New classification of periodontal and peri-implant diseases and conditions

AMSTERDAM, Netherlands: A new global classification system for periodontal health, diseases and conditions, as well as peri-implant diseases and conditions, was announced today at EuroPerio9. The outcome of a joint workshop held by the EFP and the American Academy of Periodontology (AAP) in Chicago in the US in 2017, the updated system comes almost two decades after the last comprehensive classification of these conditions and builds upon the significant amount of new evidence and knowledge that has been gained in that time.

Chaired by Prof. Maurizio Tonetti and Dr Kenneth Kornman in front of a packed house, “News from the world workshop on classification: Critical factors in periodontology” provided attendees with an in-depth look at the findings from this workshop and their clinical implications. The workshop included over 100 experts from Europe, America, Australia and Asia who reviewed existing literature to create a global consensus that enables care to be standardised for patients around the world. Praising the experts’ workflow as a “robust, inclusive and open process”, Tonetti emphasised that the findings, through their unbiased nature, were intended to be as credible as possible and hopefully “project a vision that will shape the future of periodontal treatment”.

Kornman highlighted how the new classification system could help to shape the direction of periodontal education and university curricula, as it recognises and debunks some common misconceptions about how periodontitis develops. “We now know that the severity of periodontitis is not just a simple function of how much plaque is on your teeth and how long it has been there, and that not everyone is equally susceptible to this disease,” Kornman said.

The comprehensive classification is based upon contemporary evidence and includes a staging and grading system for periodontitis, indicating severity and extent of disease, accounting for lifetime disease experience and taking into account the patient’s overall health status. Clinical health is defined for the first time in the classification, and periodontitis is described in four stages, ranging from least severe to most severe. The risk and rate of disease progression has been categorised into three grades, from lowest risk of progression to the highest.

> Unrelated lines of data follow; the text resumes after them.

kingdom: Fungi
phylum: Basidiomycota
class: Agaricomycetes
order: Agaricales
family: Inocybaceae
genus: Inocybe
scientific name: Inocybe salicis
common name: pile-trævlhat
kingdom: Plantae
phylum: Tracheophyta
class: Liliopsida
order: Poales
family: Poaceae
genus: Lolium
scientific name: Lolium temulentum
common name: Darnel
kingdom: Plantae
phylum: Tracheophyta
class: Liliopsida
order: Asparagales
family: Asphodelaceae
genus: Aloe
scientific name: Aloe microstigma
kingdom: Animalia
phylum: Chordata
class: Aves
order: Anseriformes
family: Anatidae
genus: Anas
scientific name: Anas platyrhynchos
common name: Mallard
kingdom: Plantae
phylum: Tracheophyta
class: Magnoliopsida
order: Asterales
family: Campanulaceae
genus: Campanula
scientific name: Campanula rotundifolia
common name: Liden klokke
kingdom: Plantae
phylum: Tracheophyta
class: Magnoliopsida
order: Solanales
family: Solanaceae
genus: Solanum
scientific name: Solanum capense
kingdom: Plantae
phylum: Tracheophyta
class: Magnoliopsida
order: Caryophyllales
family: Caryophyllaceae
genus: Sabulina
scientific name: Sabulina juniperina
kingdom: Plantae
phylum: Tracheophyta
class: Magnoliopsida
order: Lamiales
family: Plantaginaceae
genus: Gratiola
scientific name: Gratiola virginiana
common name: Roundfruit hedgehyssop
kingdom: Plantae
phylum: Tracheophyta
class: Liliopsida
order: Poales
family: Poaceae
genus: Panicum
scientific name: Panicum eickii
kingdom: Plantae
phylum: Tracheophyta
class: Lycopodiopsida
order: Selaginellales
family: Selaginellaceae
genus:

This grading takes into account risk factors like smoking and the presence of concomitant diseases such as diabetes.

The complete review and consensus reports have been published simultaneously in the EFP’s Journal of Clinical Periodontology and the AAP’s Journal of Periodontology.

“The AAP and EFP are proud of this global, collaborative accomplishment,” said Dr Steven R. Daniel, President of the AAP. “The result of this landmark workshop is a redesigned disease classification that guides comprehensive treatment planning and allows for a personalised approach to patient care. These proceedings will make an indelible impact on the scientific advancement of periodontal care and practice.”

“This was a huge undertaking, but one of vital importance, ensuring that an international language for clinical care, research and education is established, and updating the 1999 classification system to account for rapid advances in scientific knowledge over the last 20 years,” said Prof. Iain Chapple, EFP Secretary General and co-chair of Group 1 of the workshop.

“The new classification should provide a globally consistent approach to diagnosis and management and ultimately improve outcomes for our patients,” said Chapple.

“The next steps include careful education of the oral health care team to ensure its simplicity is recognised, as at first glance, the classification may appear complex, but it is actually quite pragmatic, and to make sure we train effectively in its implementation.”